* **DATASET**:
§ §
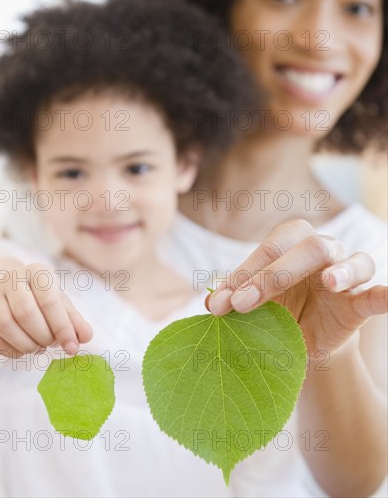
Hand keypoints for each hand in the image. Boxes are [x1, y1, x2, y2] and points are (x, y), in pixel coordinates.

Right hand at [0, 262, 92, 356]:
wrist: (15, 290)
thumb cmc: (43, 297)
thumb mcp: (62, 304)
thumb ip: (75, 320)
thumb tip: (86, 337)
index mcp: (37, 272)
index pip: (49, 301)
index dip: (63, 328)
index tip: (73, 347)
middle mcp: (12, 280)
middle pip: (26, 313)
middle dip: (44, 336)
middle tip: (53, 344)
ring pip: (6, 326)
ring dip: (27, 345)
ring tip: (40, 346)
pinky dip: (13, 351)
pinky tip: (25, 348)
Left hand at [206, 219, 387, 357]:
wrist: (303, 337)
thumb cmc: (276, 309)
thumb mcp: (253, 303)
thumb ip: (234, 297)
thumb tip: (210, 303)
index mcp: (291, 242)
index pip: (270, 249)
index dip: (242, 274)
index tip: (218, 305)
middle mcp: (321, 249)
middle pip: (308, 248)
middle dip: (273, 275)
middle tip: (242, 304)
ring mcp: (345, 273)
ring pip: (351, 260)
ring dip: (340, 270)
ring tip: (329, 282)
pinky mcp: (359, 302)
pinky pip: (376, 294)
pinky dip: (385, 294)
§ §
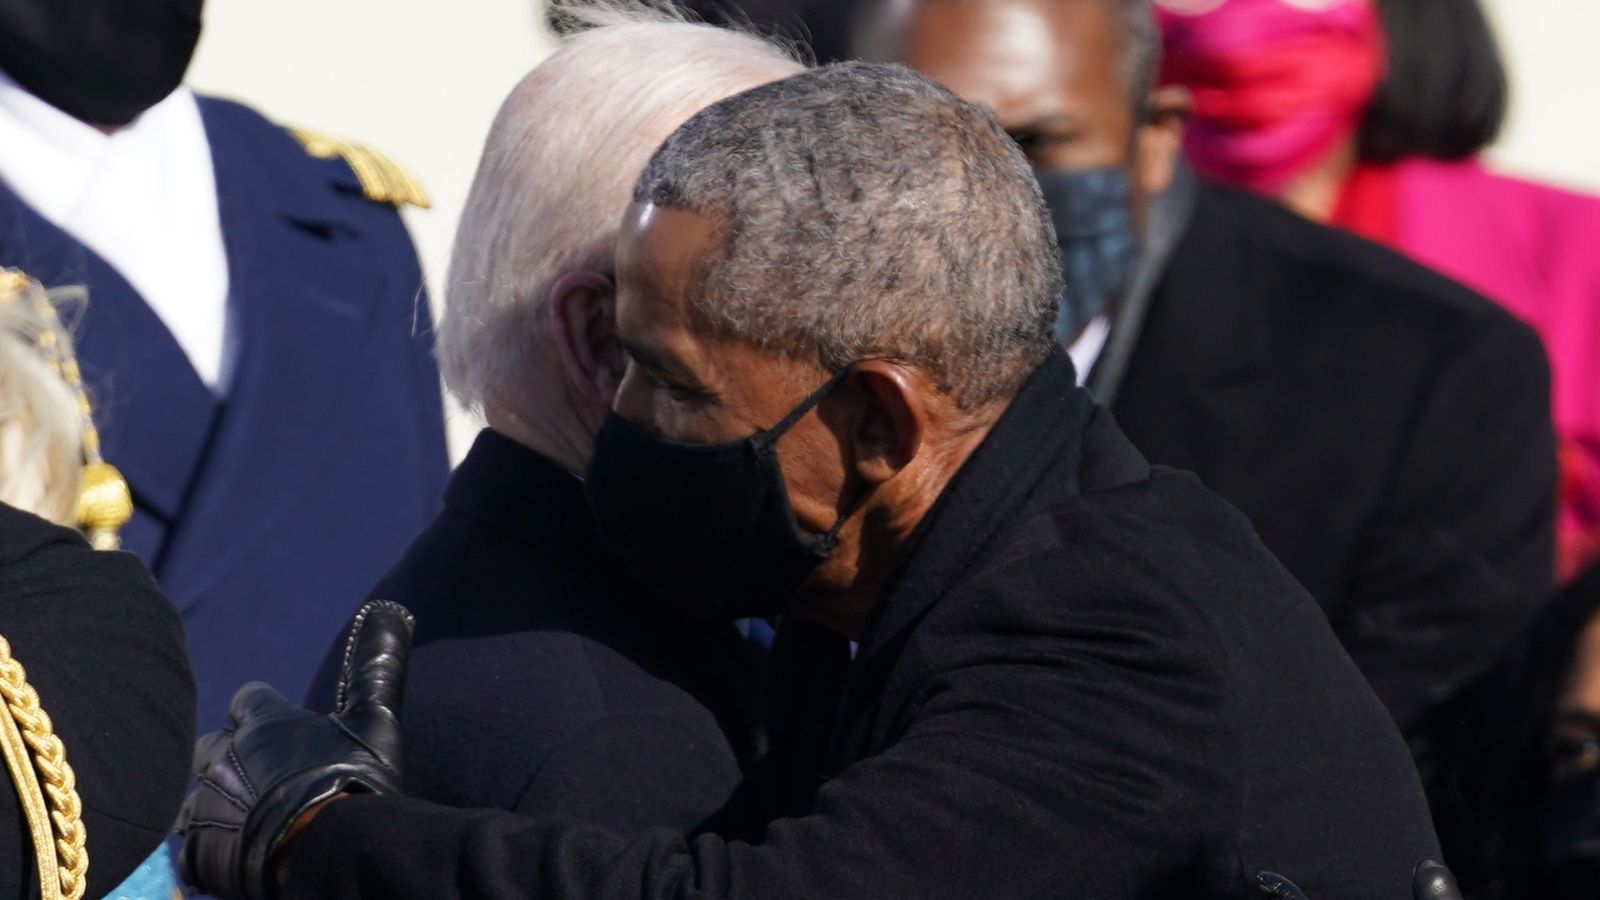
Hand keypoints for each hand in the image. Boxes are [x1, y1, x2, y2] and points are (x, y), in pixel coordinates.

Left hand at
§ §
If a line in the material above holds "hand", copy it.

* **TASK RESPONSE**:
Hand keypoints for each hand in the image. Boxes are [x1, y1, x2, y2] and points are (x, y), in pixel coordinates.
Right hand at [0, 262, 92, 356]:
Left hand at [206, 219, 387, 357]:
Hand keypoints for each hand in the image. Boxes are [x1, y1, x2, y2] and points are (x, y), in pixel coordinates.
Left hand at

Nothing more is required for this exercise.